■ EXERCISE INPUTS:
'''

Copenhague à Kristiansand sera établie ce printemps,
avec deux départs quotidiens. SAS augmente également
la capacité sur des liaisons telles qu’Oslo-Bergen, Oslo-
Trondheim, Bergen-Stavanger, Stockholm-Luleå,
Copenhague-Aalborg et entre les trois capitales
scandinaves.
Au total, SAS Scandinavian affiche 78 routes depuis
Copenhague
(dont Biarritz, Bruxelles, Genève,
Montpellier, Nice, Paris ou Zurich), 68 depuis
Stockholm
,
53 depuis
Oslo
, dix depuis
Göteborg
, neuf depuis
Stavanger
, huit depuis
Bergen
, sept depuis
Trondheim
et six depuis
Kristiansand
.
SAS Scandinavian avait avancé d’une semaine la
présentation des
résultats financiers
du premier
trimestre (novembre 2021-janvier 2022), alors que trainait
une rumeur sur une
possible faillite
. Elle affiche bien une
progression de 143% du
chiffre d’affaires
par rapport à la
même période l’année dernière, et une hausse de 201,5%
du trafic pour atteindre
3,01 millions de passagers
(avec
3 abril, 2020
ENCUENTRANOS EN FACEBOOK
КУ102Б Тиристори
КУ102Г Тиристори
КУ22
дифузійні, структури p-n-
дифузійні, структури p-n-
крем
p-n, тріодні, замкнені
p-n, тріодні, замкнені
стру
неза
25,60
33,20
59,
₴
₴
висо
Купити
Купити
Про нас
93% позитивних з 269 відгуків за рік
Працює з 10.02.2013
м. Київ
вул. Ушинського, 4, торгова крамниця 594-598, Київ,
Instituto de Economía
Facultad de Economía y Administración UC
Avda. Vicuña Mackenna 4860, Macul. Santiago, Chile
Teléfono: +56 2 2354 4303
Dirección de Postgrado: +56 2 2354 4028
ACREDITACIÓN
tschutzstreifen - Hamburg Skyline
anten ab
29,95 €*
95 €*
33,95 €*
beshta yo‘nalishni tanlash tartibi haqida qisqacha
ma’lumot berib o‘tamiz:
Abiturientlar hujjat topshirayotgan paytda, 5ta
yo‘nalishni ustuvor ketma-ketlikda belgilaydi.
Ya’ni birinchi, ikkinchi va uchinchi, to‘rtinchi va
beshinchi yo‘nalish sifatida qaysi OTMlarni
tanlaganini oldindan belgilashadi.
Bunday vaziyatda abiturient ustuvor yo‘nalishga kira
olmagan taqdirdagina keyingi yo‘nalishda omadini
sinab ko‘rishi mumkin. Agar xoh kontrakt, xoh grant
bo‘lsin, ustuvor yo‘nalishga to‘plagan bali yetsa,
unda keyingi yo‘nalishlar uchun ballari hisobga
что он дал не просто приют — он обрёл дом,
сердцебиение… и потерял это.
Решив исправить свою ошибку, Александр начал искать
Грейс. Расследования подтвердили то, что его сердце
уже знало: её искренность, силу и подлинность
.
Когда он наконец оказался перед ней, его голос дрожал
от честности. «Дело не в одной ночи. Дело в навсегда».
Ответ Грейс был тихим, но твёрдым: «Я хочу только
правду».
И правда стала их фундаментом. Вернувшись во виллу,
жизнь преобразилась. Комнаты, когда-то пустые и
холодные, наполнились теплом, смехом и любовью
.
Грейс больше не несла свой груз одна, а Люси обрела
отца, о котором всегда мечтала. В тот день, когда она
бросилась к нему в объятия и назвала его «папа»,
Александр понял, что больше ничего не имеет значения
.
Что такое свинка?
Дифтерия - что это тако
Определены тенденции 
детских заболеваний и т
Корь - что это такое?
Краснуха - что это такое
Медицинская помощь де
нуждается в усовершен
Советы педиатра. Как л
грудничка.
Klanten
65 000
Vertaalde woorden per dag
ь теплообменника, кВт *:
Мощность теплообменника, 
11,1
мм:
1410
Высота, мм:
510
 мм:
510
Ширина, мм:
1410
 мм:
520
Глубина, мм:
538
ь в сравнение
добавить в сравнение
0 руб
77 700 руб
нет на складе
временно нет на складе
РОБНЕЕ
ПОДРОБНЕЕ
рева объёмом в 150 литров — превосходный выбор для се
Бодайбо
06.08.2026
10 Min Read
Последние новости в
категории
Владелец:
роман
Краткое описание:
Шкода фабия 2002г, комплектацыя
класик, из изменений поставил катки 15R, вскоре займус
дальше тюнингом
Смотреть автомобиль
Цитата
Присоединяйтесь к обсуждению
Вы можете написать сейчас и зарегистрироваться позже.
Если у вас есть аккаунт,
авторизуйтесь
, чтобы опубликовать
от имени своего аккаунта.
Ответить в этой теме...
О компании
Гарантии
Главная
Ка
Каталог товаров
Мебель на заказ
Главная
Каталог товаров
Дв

'''

Go through the records and show every line with the string "складе" in it.

нет на складе
временно нет на складе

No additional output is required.